There is  white sand bought from the Savanna that covers the floor of the sanctuary, as it did in Caribbean. Many of the shuls in the area also had this custom. Mrs Bank was given three explanations by members of the community who visited the Museum, for this spreading of sand. The first claims that, as the climate in Dutch Guinea was extremely humided and also extremely hot,  the sand was put down to preserve the wooden furniture of the shul by absorbing the moisture.  The second reason states that this is a reminder of how the Morrranos used sand in their places of worship to stifle the noise, so as not to be heard by people and especially the Inquisition,on the outside. And lastly it is said that the Torah was given in the Wilderness of Sinai which was full of sand and therefore each footstep was tracked there. When one came to this shul and saw his footfall being recorded in the sand he was enjoined to contemplate were he was going in life. 
There was a special broom to smooth out the sand. There are imposing looking benches for the rabbi and the parnossim and all the seating faces inwards in a 'chet' shape. The bimah is at the centre of the Bais Kneses. Beautiful brass candelabras hang from the ceiling, and there is one extraordinary free-standing brass candelabra plus many free-standing single ones. There is a woman’s gallery in the  western part of the Synagogue. The Torah crowns, rimmonim and pointers are of the most superb quality and seem to have been made in the Netherlands.
There are two sets of green doors at each entrance. The innermost doors are swinging mid-west slated (cowboy ) doors with rounded tops. The outer doors are regular square ones 
The Israel Museum received the original wooden furniture from actual  Synagogue of  Suriname itself. But of the building itself only the doors came up to Israel. The architect Chanan De Lange, reconstructed the shul in its entirety on the premises of the museum. He used the most modern materials and methods  to recreate an exact replica of the former Bais Kneses . It was made in the whitest of white to show it is not the 'real thing'. The lighting in this section is extremely bright to stimulate the sun-drenched shores of South America.

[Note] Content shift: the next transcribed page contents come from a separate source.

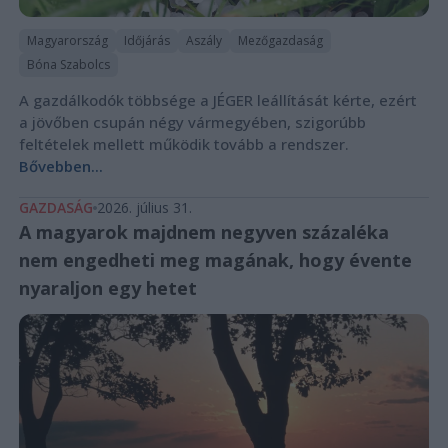
Magyarország
Időjárás
Aszály
Mezőgazdaság
Bóna Szabolcs
A gazdálkodók többsége a JÉGER leállítását kérte, ezért
a jövőben csupán négy vármegyében, szigorúbb
feltételek mellett működik tovább a rendszer.
Bővebben...
GAZDASÁG
2026. július 31.
A magyarok majdnem negyven százaléka
nem engedheti meg magának, hogy évente
nyaraljon egy hetet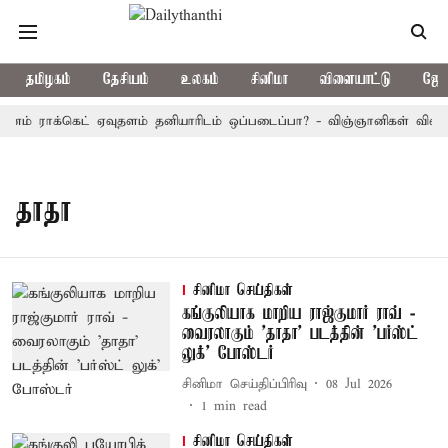
தமிழகம்
தேசியம்
உலகம்
சினிமா
விளையாட்டு
ஜோத
ினம் ராக்கெட் ஏவுதளம் தனியாரிடம் ஒப்படைப்பா? - விஞ்ஞானிகள் விளக்க
தாதா
சினிமா செய்திகள்
கங்குலியாக மாறிய ராஜ்குமார் ராவ் -
வைரலாகும் 'தாதா' படத்தின் 'பர்ஸ்ட்
லுக்' போஸ்டர்
சினிமா செய்திப்பிரிவு
08 Jul 2026
1
min read
சினிமா செய்திகள்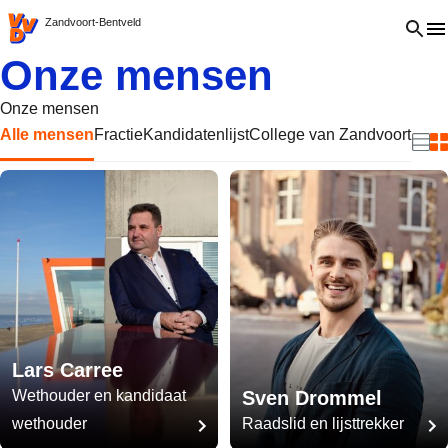
VVD.nl - Ga naar de homepage
Open 
Zandvoort-Bentveld
Onze mensen
Onze mensen
Alle mensen
Fractie
Kandidatenlijst
College van Zandvoort
Raad
Beki
B
Lars Carree
Wethouder en kandidaat
Sven Drommel
wethouder
Raadslid en lijsttrekker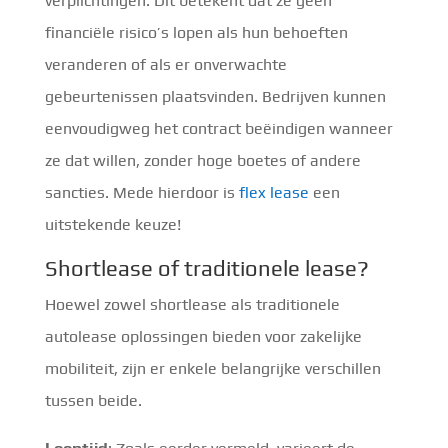
verplichtingen. Dit betekent dat ze geen
financiële risico’s lopen als hun behoeften
veranderen of als er onverwachte
gebeurtenissen plaatsvinden. Bedrijven kunnen
eenvoudigweg het contract beëindigen wanneer
ze dat willen, zonder hoge boetes of andere
sancties. Mede hierdoor is
flex lease
een
uitstekende keuze!
Shortlease of traditionele lease?
Hoewel zowel shortlease als traditionele
autolease oplossingen bieden voor zakelijke
mobiliteit, zijn er enkele belangrijke verschillen
tussen beide.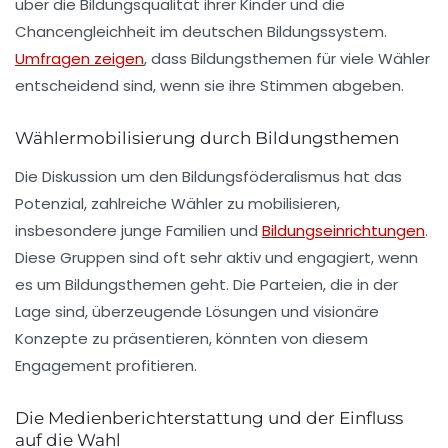
über die Bildungsqualität ihrer Kinder und die
Chancengleichheit im deutschen Bildungssystem.
Umfragen zeigen
, dass Bildungsthemen für viele Wähler
entscheidend sind, wenn sie ihre Stimmen abgeben.
Wählermobilisierung durch Bildungsthemen
Die Diskussion um den Bildungsföderalismus hat das
Potenzial, zahlreiche Wähler zu mobilisieren,
insbesondere junge Familien und
Bildungseinrichtungen
.
Diese Gruppen sind oft sehr aktiv und engagiert, wenn
es um Bildungsthemen geht. Die Parteien, die in der
Lage sind, überzeugende Lösungen und visionäre
Konzepte zu präsentieren, könnten von diesem
Engagement profitieren.
Die Medienberichterstattung und der Einfluss
auf die Wahl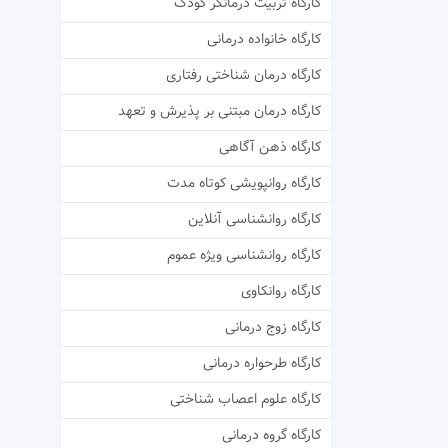
کارگاه تربیت درمانگر کودک
کارگاه خانواده درمانی
کارگاه درمان شناختی رفتاری
کارگاه درمان مبتنی بر پذیرش و تعهد
کارگاه ذهن آگاهی
کارگاه روانپویشی کوتاه مدت
کارگاه روانشناسی آنلاین
کارگاه روانشناسی ویژه عموم
کارگاه روانکاوی
کارگاه زوج درمانی
کارگاه طرحواره درمانی
کارگاه علوم اعصاب شناختی
کارگاه گروه درمانی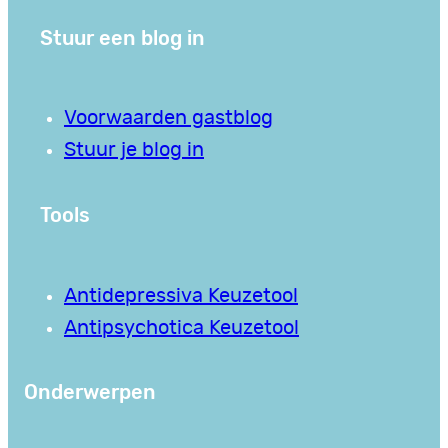
Stuur een blog in
Voorwaarden gastblog
Stuur je blog in
Tools
Antidepressiva Keuzetool
Antipsychotica Keuzetool
Onderwerpen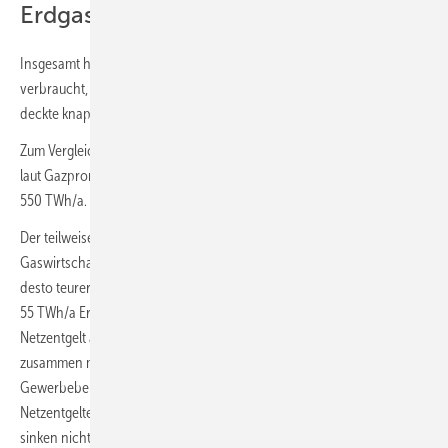
Erdgasverbrauch in Deutschland
Insgesamt hat Deutschland im Jahr 2021 rund 912 TWh Erdgas
verbraucht, von denen rund 90 % aus Importen stammten. Russland
deckte knapp die Hälfte dieser Importe ab.
Zum Vergleich: Die Pipelines Nord Stream 1 und Nord Stream 2 haben
laut Gazprom jeweils eine nominelle Transportkapazität vom
550 TWh/a.
Der teilweise Erdgas-Ausstieg dürfte einen Effekt haben, den die
Gaswirtschaft fürchten muss: Je weniger Erdgas verbraucht wird,
desto teurer wird Erdgas für die Kunden. Allein die Einsparung von
55 TWh/a Erdgas in Wohngebäuden würden die Einnahmen aus dem
Netzentgelt auf Preisbasis 2021 um rund 875 Mio. Euro verringern,
zusammen mit den Einsparungen in der Industrie und
Gewerbebereich wären es über 1 Mrd. Euro. Deutlich steigende
Netzentgelte wären unvermeidbar, denn die Kosten für die Netze
sinken nicht analog. Steigende Preise könnten dann den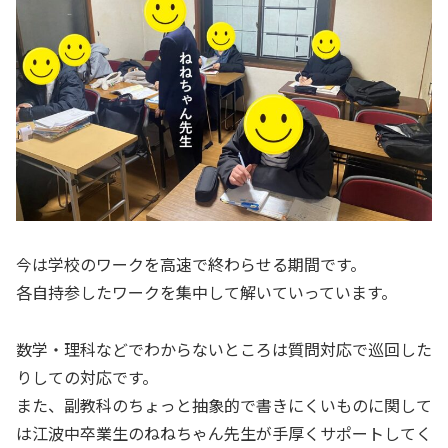
今は学校のワークを高速で終わらせる期間です。
各自持参したワークを集中して解いていっています。
数学・理科などでわからないところは質問対応で巡回した
りしての対応です。
また、副教科のちょっと抽象的で書きにくいものに関して
は江波中卒業生のねねちゃん先生が手厚くサポートしてく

 The Synagogue Route in the Israel Museum opens a window into the beauty of the Jewish soul showing the great love the Jew has for his Maker. Throughout  the ages the eternal people used their innate talents to decorate their places of worship thereby furrfilling the verse "Zeh Kailie v'anvay Hue ..." . "This is my G-d and I will build Him a Sanctuary" (Artscroll Siddur).V'anvay Hue -- and I shall beautify this Sanctuary 
 A word of caution - the Synagogue Route in the Israel Museum is a wonderful eye opener to the beauty of  Synagogues as a whole, but unfortunately on the grounds of the  Israel Museum are undressed statues, which are a michshol (stumbling block) that open the eye in wrong way  and need to be taken into consideration if one wants to visit the place.  

The author would to thank Mrs. Nurit Bank for sharing all her beautiful insightful information and wisdom with us.